Mark Zahorik - Keeley Asset Management
Good morning. I noticed that over the course of the year, that you bought back, it looks like about 4.5% little bit less than that of the stock outstanding, and continued to buyback stock in the fourth quarter. Just was wondering what your intention was going forward with the excess capital, if you could give me -- give a little bit of color on that?
F. Morgan Gasior
Well, as we've said in previous calls, two things; one, the Board expanded the share repurchase program late last year and setup a structure for a few of us that we continue to observe... I would anticipate that given market conditions, share repurchases will be of increasing interest, given the current trading levels of the stock. As excess capital, share repurchases are one possible use of excess capital. Obviously, acquisitions and organic growth are two others, and we want to make sure at all times that we have plenty of capital to run the business especially in very turbulent times, both at the holding company and at the bank. Two, and we want to make sure that we have capital available for growth opportunity. So, while share repurchases are an important component to capital management, they are not the exclusive component.
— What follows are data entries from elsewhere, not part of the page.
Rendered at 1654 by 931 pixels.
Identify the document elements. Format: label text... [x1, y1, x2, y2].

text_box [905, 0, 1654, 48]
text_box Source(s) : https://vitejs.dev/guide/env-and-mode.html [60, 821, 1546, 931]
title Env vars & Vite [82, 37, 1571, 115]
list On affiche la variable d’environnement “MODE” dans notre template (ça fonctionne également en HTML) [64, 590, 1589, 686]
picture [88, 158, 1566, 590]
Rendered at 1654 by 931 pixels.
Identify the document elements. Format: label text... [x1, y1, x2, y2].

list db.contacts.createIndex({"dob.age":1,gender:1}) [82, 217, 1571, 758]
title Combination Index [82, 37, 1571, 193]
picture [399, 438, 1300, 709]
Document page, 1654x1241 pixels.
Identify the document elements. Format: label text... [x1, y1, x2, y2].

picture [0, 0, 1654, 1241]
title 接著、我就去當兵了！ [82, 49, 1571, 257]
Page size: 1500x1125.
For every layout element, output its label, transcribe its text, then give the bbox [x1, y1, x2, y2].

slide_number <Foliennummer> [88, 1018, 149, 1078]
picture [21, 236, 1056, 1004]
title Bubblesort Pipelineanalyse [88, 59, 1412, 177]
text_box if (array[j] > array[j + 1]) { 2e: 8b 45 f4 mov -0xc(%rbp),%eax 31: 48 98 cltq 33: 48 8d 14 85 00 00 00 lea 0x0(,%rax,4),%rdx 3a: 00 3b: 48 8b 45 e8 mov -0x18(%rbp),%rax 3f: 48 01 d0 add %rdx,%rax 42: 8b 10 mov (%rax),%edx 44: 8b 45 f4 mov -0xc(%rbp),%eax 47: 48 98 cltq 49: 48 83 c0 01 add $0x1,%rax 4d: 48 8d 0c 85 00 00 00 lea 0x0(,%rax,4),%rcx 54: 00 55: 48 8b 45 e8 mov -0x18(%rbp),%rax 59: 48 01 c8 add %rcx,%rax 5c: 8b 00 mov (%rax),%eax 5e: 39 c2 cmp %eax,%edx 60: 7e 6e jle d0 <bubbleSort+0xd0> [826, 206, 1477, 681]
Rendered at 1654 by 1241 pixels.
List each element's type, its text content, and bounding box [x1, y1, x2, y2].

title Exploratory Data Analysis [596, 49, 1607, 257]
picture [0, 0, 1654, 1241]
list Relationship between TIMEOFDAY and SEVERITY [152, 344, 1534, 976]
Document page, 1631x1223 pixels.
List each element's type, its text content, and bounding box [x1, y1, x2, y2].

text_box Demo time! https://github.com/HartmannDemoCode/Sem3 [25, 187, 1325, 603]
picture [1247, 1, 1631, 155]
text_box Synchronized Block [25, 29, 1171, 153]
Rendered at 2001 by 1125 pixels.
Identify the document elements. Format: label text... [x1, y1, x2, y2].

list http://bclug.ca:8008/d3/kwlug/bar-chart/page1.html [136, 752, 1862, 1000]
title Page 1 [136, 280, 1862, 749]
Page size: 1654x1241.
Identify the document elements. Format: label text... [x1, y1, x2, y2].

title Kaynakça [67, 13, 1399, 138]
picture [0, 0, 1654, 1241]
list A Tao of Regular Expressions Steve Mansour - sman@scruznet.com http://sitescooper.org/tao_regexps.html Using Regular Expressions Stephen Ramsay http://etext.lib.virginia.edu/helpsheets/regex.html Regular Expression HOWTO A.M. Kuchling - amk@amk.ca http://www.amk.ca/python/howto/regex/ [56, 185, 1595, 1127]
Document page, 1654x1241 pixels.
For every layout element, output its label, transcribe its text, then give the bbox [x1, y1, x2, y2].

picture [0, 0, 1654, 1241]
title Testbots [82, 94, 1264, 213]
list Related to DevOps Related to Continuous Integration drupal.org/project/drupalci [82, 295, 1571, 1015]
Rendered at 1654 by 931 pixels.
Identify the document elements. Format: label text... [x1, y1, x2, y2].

Mark Zahorik - Keeley Asset Management
Alright, thank you. If I could just ask a follow-on question there, you mentioned acquisitions I am just wondering, there is probably opportunities in this kind of a market right now through the FDIC, or just others that are approaching you, because you do have a healthy level of excess capital. I'm just wondering, would you lean more towards that as of way of deploying this capital or would you prefer just to buyback stock?
F. Morgan Gasior
It's a very good question. Actually, a couple of different elements to that question that I can address for you. First; regulatory source deals, the FDIC is an example, we are principally interested in transactions that would be probably best represented by a clean purchase and assumption type transaction. To date, in Illinois we really haven't seen that opportunity up. The FDIC seems to be down the payout of doing either loss sharing deals or hold bank deals. And truthfully we're not particularly interested in taking on somebody else's problems particularly in an environment where it seems that the exit strategies are diminished and could take quite a long time to do. And it just directs us from doing what we want to do with the core franchise.